### What needs to be done
In the entries below, return only the line containing "right elbow: (196, 141)" and those after it, exactly, through the last line.

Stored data
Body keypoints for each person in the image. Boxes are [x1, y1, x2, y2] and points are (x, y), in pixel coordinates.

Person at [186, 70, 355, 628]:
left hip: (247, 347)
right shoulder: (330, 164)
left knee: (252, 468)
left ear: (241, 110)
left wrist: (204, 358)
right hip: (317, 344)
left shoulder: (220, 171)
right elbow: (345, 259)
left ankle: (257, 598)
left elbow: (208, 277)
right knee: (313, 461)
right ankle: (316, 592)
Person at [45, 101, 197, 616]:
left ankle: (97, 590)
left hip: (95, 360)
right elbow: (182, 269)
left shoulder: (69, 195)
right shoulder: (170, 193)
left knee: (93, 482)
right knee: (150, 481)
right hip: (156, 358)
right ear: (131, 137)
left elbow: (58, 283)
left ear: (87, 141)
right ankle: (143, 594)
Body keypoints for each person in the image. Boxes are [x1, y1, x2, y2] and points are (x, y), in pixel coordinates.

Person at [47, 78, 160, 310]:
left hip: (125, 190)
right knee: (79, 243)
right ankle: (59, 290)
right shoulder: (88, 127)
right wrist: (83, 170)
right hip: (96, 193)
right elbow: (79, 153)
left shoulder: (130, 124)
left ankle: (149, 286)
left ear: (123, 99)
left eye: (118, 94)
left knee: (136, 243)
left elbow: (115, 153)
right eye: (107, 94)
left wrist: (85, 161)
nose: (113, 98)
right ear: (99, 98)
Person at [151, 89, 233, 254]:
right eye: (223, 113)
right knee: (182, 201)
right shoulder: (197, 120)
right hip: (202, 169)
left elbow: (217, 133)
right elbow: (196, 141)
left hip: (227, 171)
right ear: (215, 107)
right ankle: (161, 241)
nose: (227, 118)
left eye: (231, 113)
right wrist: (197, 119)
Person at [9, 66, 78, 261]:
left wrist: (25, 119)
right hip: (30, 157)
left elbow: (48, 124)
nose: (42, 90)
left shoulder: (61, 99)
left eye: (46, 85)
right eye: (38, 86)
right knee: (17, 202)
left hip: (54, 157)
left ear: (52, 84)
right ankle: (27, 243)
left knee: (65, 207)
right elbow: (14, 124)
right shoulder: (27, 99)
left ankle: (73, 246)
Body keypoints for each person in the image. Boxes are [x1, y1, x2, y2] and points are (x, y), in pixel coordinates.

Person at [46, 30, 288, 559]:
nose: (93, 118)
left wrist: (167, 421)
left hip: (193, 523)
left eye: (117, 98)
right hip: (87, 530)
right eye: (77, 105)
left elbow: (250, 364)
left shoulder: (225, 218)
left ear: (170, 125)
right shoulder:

### Task result
right elbow: (196, 141)
left hip: (227, 171)
right ear: (215, 107)
right ankle: (161, 241)
nose: (227, 118)
left eye: (231, 113)
right wrist: (197, 119)
Person at [9, 66, 78, 261]:
left wrist: (25, 119)
right hip: (30, 157)
left elbow: (48, 124)
nose: (42, 90)
left shoulder: (61, 99)
left eye: (46, 85)
right eye: (38, 86)
right knee: (17, 202)
left hip: (54, 157)
left ear: (52, 84)
right ankle: (27, 243)
left knee: (65, 207)
right elbow: (14, 124)
right shoulder: (27, 99)
left ankle: (73, 246)
Body keypoints for each person in the image. Boxes are [x1, y1, x2, y2] and points are (x, y), in pixel coordinates.

Person at [46, 30, 288, 559]:
nose: (93, 118)
left wrist: (167, 421)
left hip: (193, 523)
left eye: (117, 98)
right hip: (87, 530)
right eye: (77, 105)
left elbow: (250, 364)
left shoulder: (225, 218)
left ear: (170, 125)
right shoulder:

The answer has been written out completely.